Decentralized financial (DeFi) protocol based on Cosmos, Osmosis Network, has been breached, with the losses amounting to at least $5 million.
The Osmosis Network hack
There was a bug in the Osmosis Network, and a Reddit user pointed out in a post that anyone who deposits funds in the pool would gain an extra 50% when they remove the funds. Notably, the post has now been deleted.
The users began stealing the funds rapidly, taking advantage of the situation. In one such scenario, a user provided liquidity of 101,230 OSMO and made a 50% profit from the same, exiting his position with 151,084 OSMO tokens. This process was repeated almost 30 times.
Validators of the Osmosis Network decided to report issues on Discord following the v9 Nitrogen upgrade, and the blockchain was halted to save the remaining liquidity on the decentralized exchange.
For the time being, the Osmosis DEX and its native wallet remain inoperative. According to the network’s official Twitter handle, “the software error that led to the chain halt was introduced in the latest Osmosis v9.0 update that went live yesterday.”
Transparency and open-communication is what makes the Osmosis community so much stronger than what came before.
The software error that led to the chain halt was introduced in the latest Osmosis v9.0 update that went live yesterday.

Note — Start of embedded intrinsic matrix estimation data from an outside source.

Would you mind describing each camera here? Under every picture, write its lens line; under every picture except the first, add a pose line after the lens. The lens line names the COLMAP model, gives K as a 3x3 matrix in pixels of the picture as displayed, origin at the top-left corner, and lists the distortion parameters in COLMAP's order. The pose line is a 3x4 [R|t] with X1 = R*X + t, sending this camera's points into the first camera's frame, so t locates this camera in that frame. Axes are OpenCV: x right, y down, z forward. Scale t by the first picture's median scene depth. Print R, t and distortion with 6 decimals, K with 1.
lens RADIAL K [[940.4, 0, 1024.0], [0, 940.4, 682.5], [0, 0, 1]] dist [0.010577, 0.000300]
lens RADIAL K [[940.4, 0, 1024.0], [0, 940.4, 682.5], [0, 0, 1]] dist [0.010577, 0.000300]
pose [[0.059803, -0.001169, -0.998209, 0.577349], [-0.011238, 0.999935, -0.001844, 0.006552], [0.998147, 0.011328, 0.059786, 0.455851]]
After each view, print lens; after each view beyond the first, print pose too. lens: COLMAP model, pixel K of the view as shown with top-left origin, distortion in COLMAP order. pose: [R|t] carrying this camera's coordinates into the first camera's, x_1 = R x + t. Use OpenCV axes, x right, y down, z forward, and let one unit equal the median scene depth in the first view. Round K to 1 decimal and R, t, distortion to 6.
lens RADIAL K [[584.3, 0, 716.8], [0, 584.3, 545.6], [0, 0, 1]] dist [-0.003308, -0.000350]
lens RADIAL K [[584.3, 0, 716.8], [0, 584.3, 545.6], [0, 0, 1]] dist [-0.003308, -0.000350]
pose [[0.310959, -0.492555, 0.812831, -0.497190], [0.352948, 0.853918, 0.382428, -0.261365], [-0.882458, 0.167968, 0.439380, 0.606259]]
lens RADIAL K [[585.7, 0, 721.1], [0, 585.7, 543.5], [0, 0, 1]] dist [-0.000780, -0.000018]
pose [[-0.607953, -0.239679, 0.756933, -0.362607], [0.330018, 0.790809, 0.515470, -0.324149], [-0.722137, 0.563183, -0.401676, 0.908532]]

— Osmosis 🧪 (@osmosiszone) June 8, 2022
“Thankfully, the swift and decisive action taken by Osmosis validators and community members allowed the scope of exploitation to be relatively small. While the detailed calculation is still in progress, the total amount overdrawn is estimated at around $5M,” the network revealed.
Around one hour after Osmosis’ statement on the assault, FireStake, a validator in the Cosmos ecosystem, tweeted a Twitter thread revealing that two members of its staff exploited the vulnerability to the extent of $2 million. Furthermore, all losses will be covered, and information on the recovery plan will be revealed soon. The Twitter post added that “the bug itself was simple, and involved the incorrect calculation of LP shares when adding and removing liquidity from pools. It should have been caught. It was painfully overlooked in internal testing that was focused on more advanced functionality related to the upgrade.”